Sur le site de la maison d’édition cet ouvrage est décrit comme «une initiation au contexte juif des évangiles» qui, après avoir retracé les conditions historiques de leur composition, «présente les principales sources littéraires juives de l’époque et ce qu’elles apportent à la lecture des textes fondamentaux pour la foi chrétienne ». Il s’agit d’une étude critique d’une édition du Nouveau Testament entièrement annoté par des savants juifs, The Jewish Annotated New Testament (JANT: A.-J. Levine et M. Zvi Brettler dir., Oxford / New York, Oxford University Press, 2011; 2e éd 2017). Ce travail, peu connu du public francophone, apporte au dialogue judéo-chrétien une contribution majeure que l’auteure veut honorer.
Le livre est doté d’un avant-propos P. Michel Rimaud, f.m.i, ancien directeur de l’Institut Albert-Decourtray d’études juives à Jérusalem et d’une préface du frère Olivier-Thomas Venard, o.p. directeur du programme de recherches «La Bible en ses Traditions» de l’École biblique et archéogique française de Jérusalem. Il comporte une introduction et quatre chapitres: 1) Pour vous, qui suis-je ? La réception juive de Jésus et du Nouveau Testament; 2) Peut-on utiliser les sources juives pour annoter le Nouveau Testament?; 3) Quel est le message des notes du JANT? 4) Une théologie en miroir.
Dans l’avant-propos, Michel Rimaud situe la publication du JANT : « (…) la parution de ces Notes peut s’inscrire dans un mouvement plus vaste dont on a vu plusieurs manifestations au cours de ces dernières années, sous forme de documents collectifs, et non plus seulement d’auteurs individuels, émanant de personnalités juives et exprimant une volonté d’ouverture constructive en direction du monde chrétien ». Il signale également que les auteurs du JANT ne veulent pas abolir la distance entre juifs et chrétiens, mais la réduire en cherchant à comprendre «les raisons culturelles, historiques et religieuses qui ont conduit à la séparation de la synagogue et de l’Église» (extrait de la préface du JANT). Il salue enfin leur voeu que ce travail soit mené en partenariat avec les chrétiens, fournissant ainsi «l’occasion de renouer un dialogue désintéressé, dans le respect mutuel de l’altérité et la recherche commune de la vérité».

**Relevé**
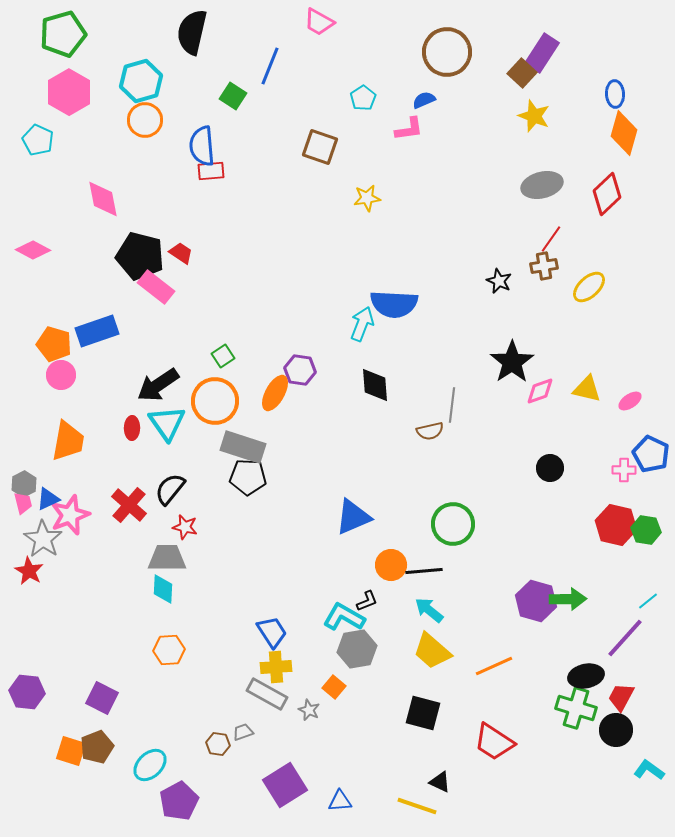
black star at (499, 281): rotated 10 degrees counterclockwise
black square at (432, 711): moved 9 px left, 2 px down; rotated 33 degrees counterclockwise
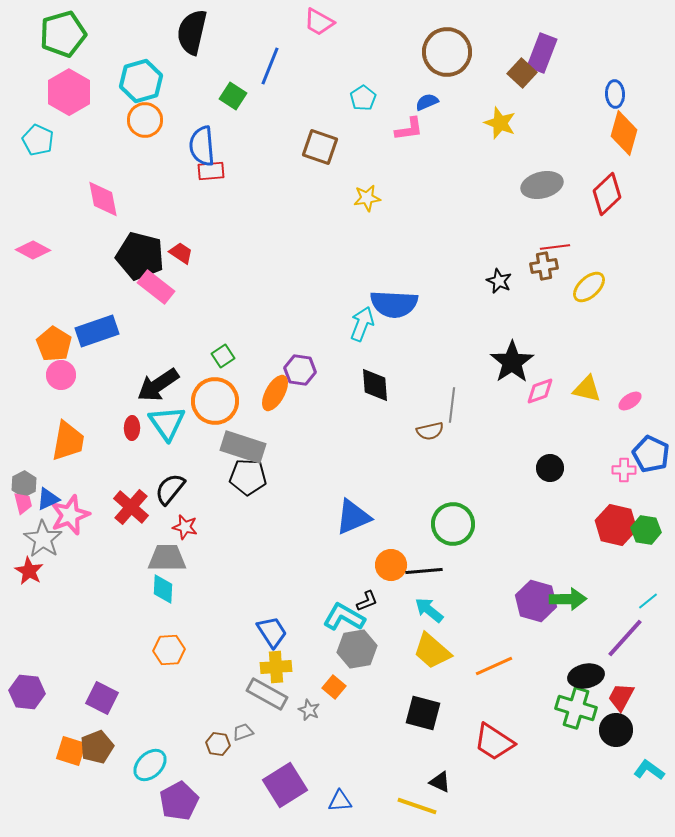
purple rectangle at (542, 53): rotated 12 degrees counterclockwise
blue semicircle at (424, 100): moved 3 px right, 2 px down
yellow star at (534, 116): moved 34 px left, 7 px down
red line at (551, 239): moved 4 px right, 8 px down; rotated 48 degrees clockwise
orange pentagon at (54, 344): rotated 16 degrees clockwise
red cross at (129, 505): moved 2 px right, 2 px down
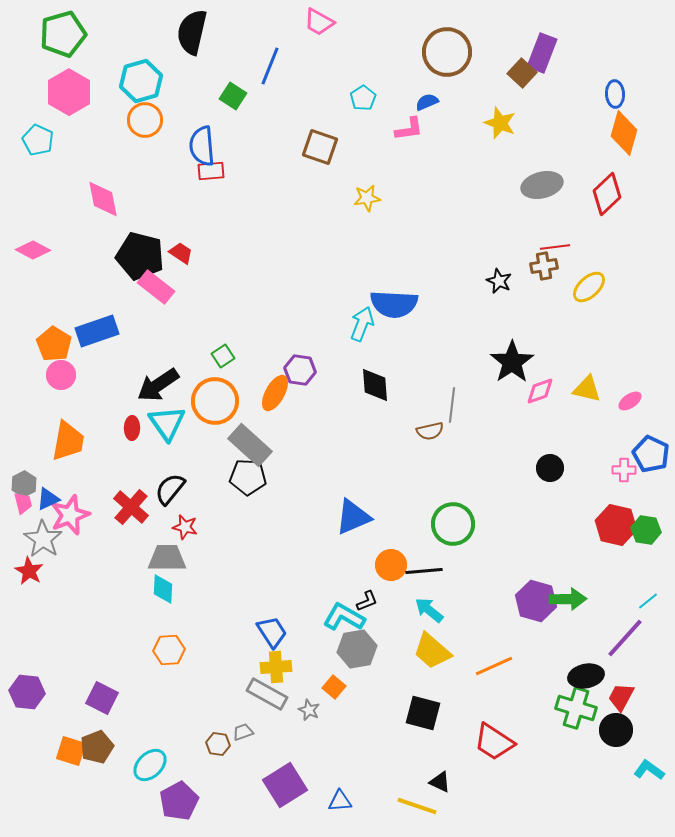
gray rectangle at (243, 447): moved 7 px right, 2 px up; rotated 24 degrees clockwise
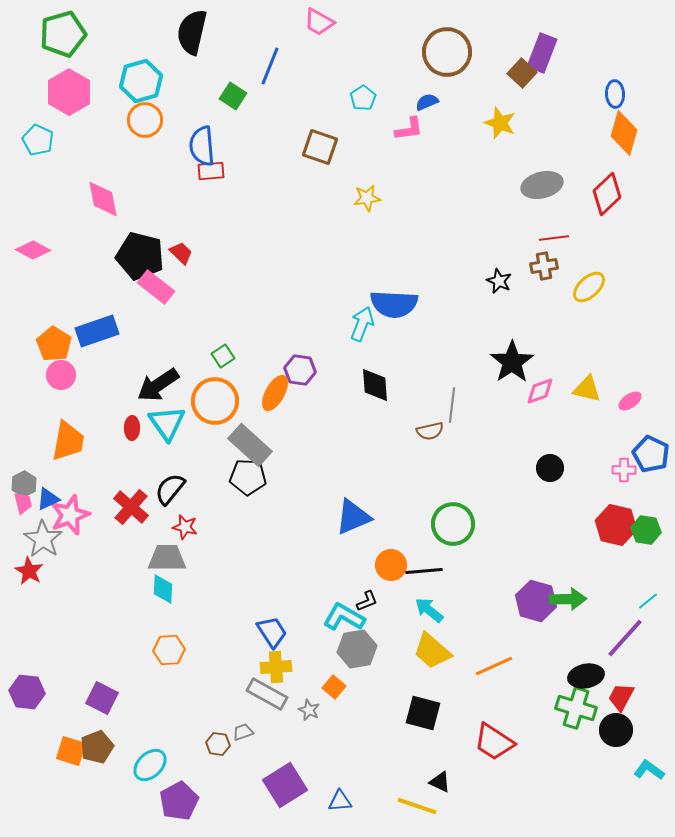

**Consigne**
Selon le compte rendu, quelle position Michel Rimaud prête-t-il aux auteurs du JANT quant à la distance entre juifs et chrétiens, et par quel moyen comptent-ils agir sur elle ?

**Corrigé**
Les auteurs du JANT ne veulent pas abolir la distance entre juifs et chrétiens, mais la réduire. Pour cela, ils cherchent à comprendre « les raisons culturelles, historiques et religieuses qui ont conduit à la séparation de la synagogue et de l’Église ».